# Available data

==================================================

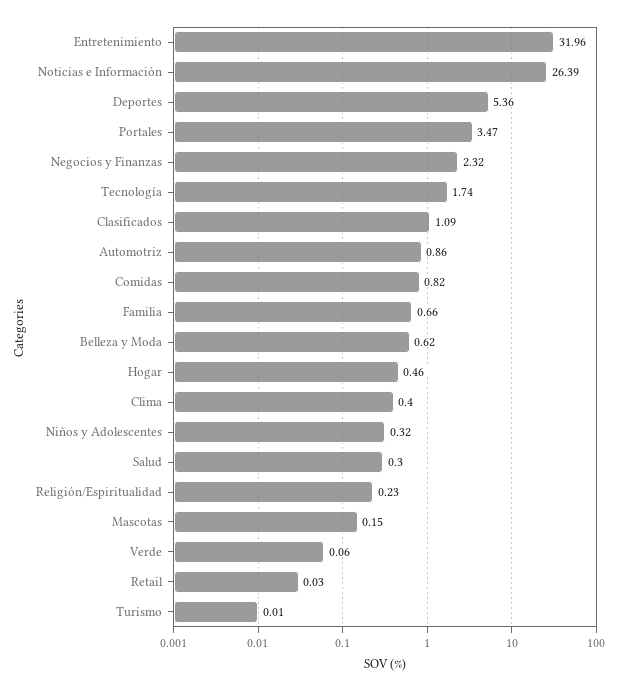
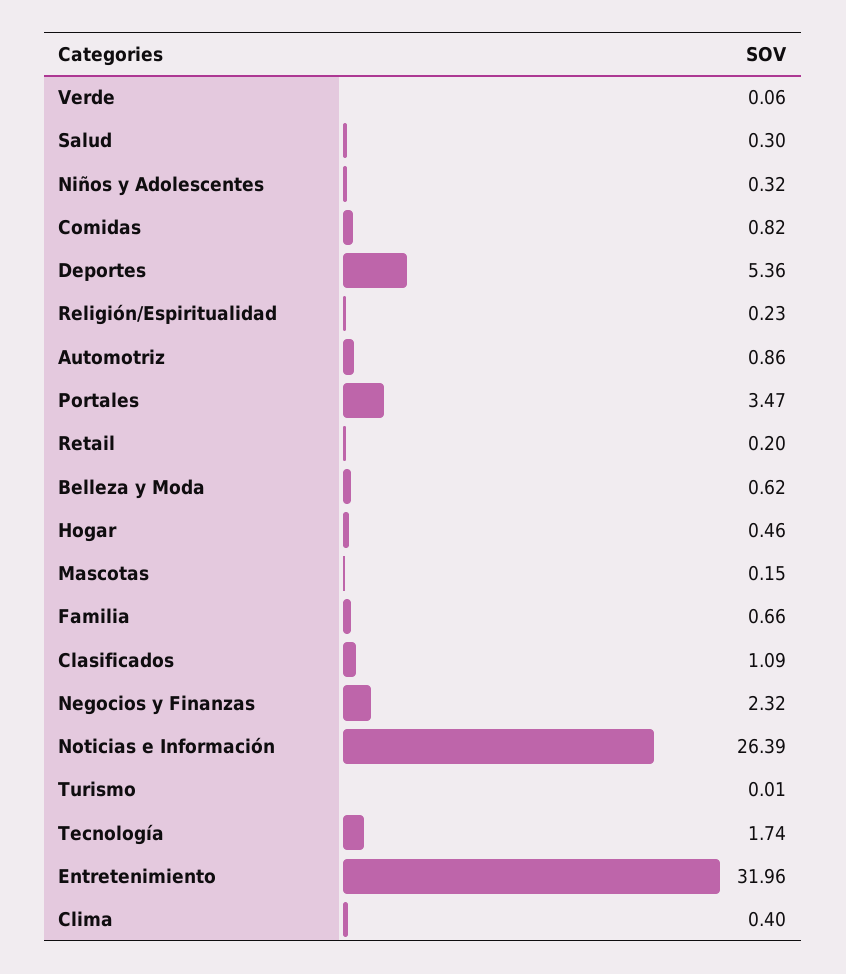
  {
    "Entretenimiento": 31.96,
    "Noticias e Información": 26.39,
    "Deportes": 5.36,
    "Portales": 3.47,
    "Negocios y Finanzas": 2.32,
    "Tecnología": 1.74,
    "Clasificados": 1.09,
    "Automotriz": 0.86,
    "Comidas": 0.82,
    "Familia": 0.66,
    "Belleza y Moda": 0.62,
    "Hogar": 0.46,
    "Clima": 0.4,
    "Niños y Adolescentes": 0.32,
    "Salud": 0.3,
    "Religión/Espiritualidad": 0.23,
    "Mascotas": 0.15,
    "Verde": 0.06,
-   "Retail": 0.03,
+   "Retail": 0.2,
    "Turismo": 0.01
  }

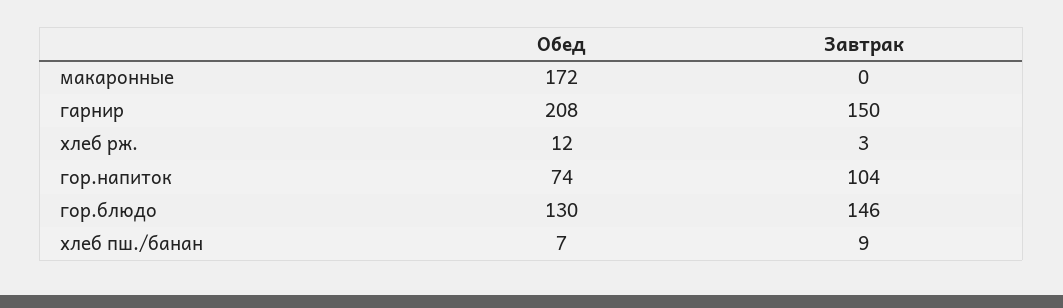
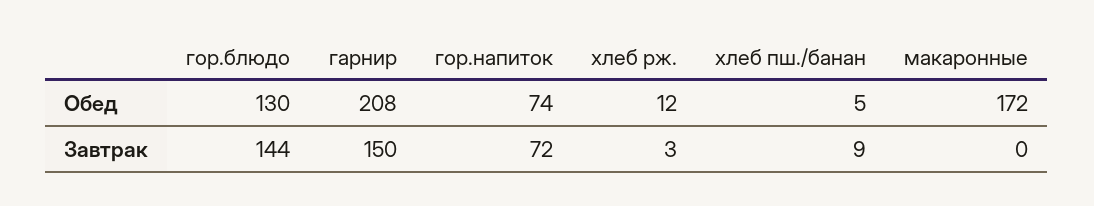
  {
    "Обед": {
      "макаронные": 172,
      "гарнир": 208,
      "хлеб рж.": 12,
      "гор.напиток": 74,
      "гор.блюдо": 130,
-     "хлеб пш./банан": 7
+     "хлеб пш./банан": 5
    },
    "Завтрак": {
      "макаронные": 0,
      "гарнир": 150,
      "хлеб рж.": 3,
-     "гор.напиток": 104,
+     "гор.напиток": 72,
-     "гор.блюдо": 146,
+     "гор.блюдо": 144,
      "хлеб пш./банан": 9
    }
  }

==================================================

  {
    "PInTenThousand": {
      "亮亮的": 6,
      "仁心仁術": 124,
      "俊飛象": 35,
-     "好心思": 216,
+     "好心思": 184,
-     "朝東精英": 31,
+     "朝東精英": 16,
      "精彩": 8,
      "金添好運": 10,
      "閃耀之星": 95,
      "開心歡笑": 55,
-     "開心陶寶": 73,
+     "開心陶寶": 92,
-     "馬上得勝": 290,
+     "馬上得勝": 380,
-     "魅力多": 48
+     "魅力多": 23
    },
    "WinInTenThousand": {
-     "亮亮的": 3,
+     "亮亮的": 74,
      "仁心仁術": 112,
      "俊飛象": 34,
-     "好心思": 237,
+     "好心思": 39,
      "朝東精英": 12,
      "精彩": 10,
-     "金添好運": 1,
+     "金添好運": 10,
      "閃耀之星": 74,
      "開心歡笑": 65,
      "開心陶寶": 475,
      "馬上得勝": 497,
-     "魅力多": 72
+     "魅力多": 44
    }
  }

==================================================

Where a line of the data contains the string "банан", include it in a count, and state that count alone.

# Response below
3